Among the entries below, count the lines with "Stout" in them and state the total without comment.

[RECORDS SUPPLIED — start]

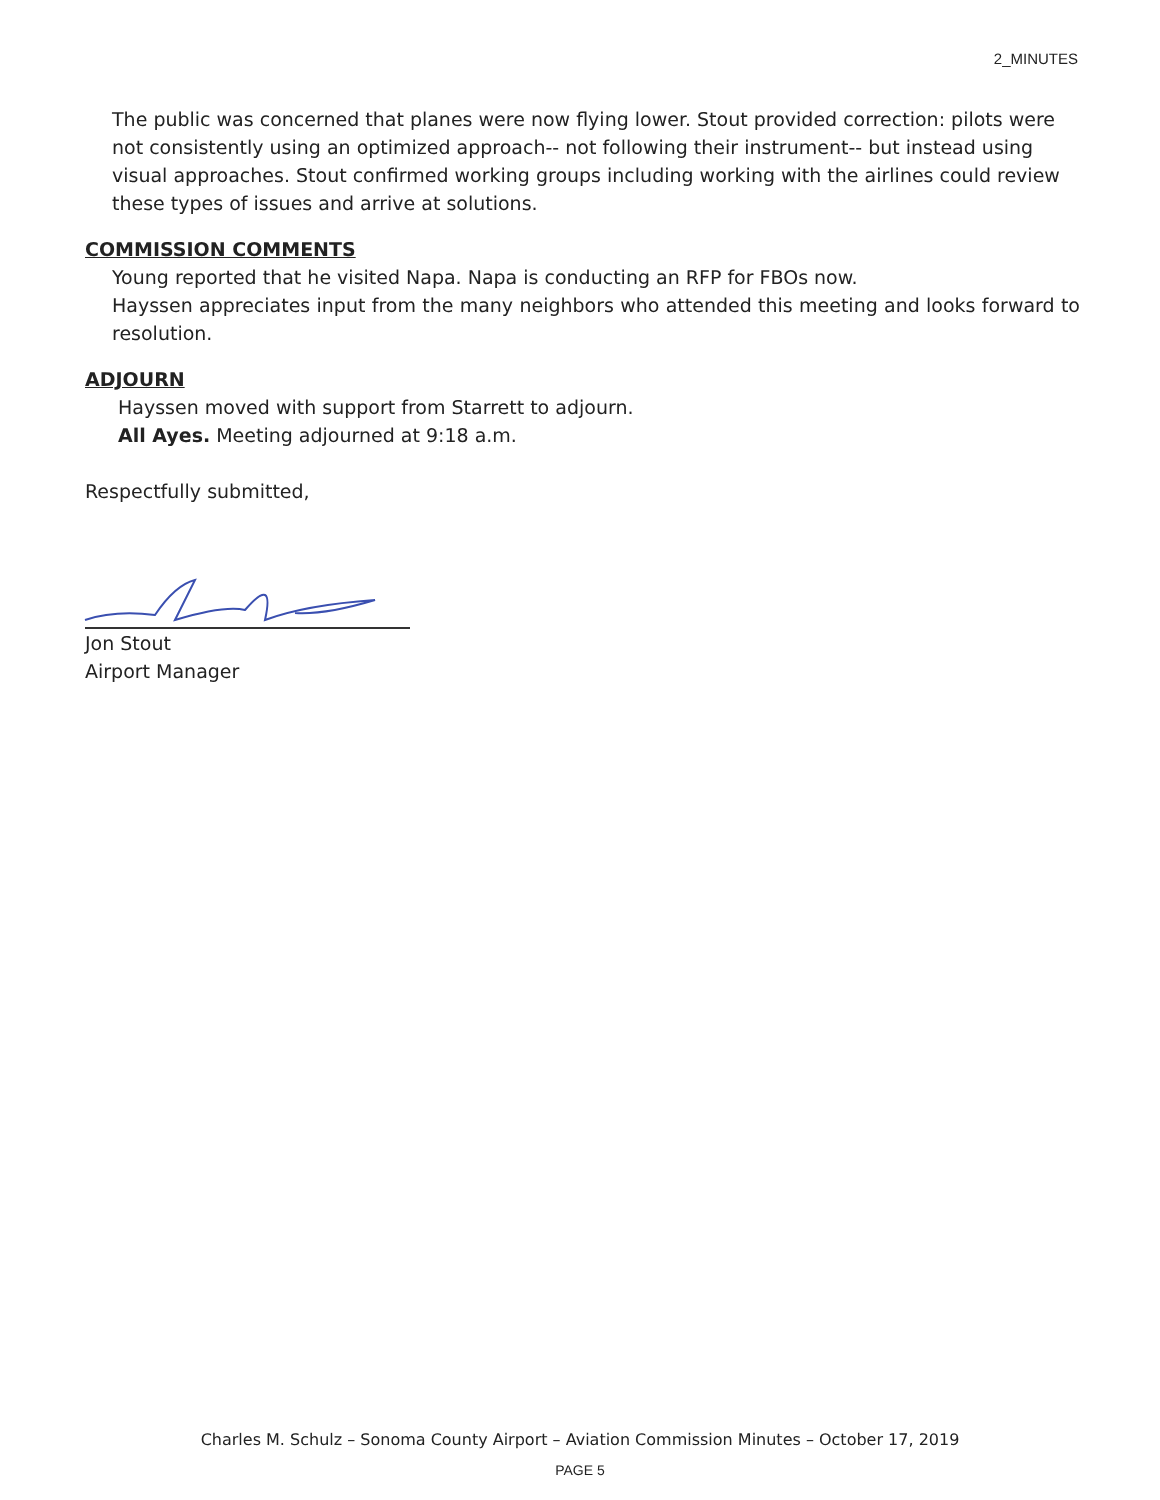2_MINUTES
The public was concerned that planes were now flying lower. Stout provided correction: pilots were not consistently using an optimized approach-- not following their instrument-- but instead using visual approaches. Stout confirmed working groups including working with the airlines could review these types of issues and arrive at solutions.
COMMISSION COMMENTS
Young reported that he visited Napa. Napa is conducting an RFP for FBOs now.
Hayssen appreciates input from the many neighbors who attended this meeting and looks forward to resolution.
ADJOURN
Hayssen moved with support from Starrett to adjourn.
All Ayes. Meeting adjourned at 9:18 a.m.
Respectfully submitted,
Jon Stout
Airport Manager
Charles M. Schulz – Sonoma County Airport – Aviation Commission Minutes – October 17, 2019
PAGE 5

[RECORDS SUPPLIED — finish]

## SOLUTION BELOW
2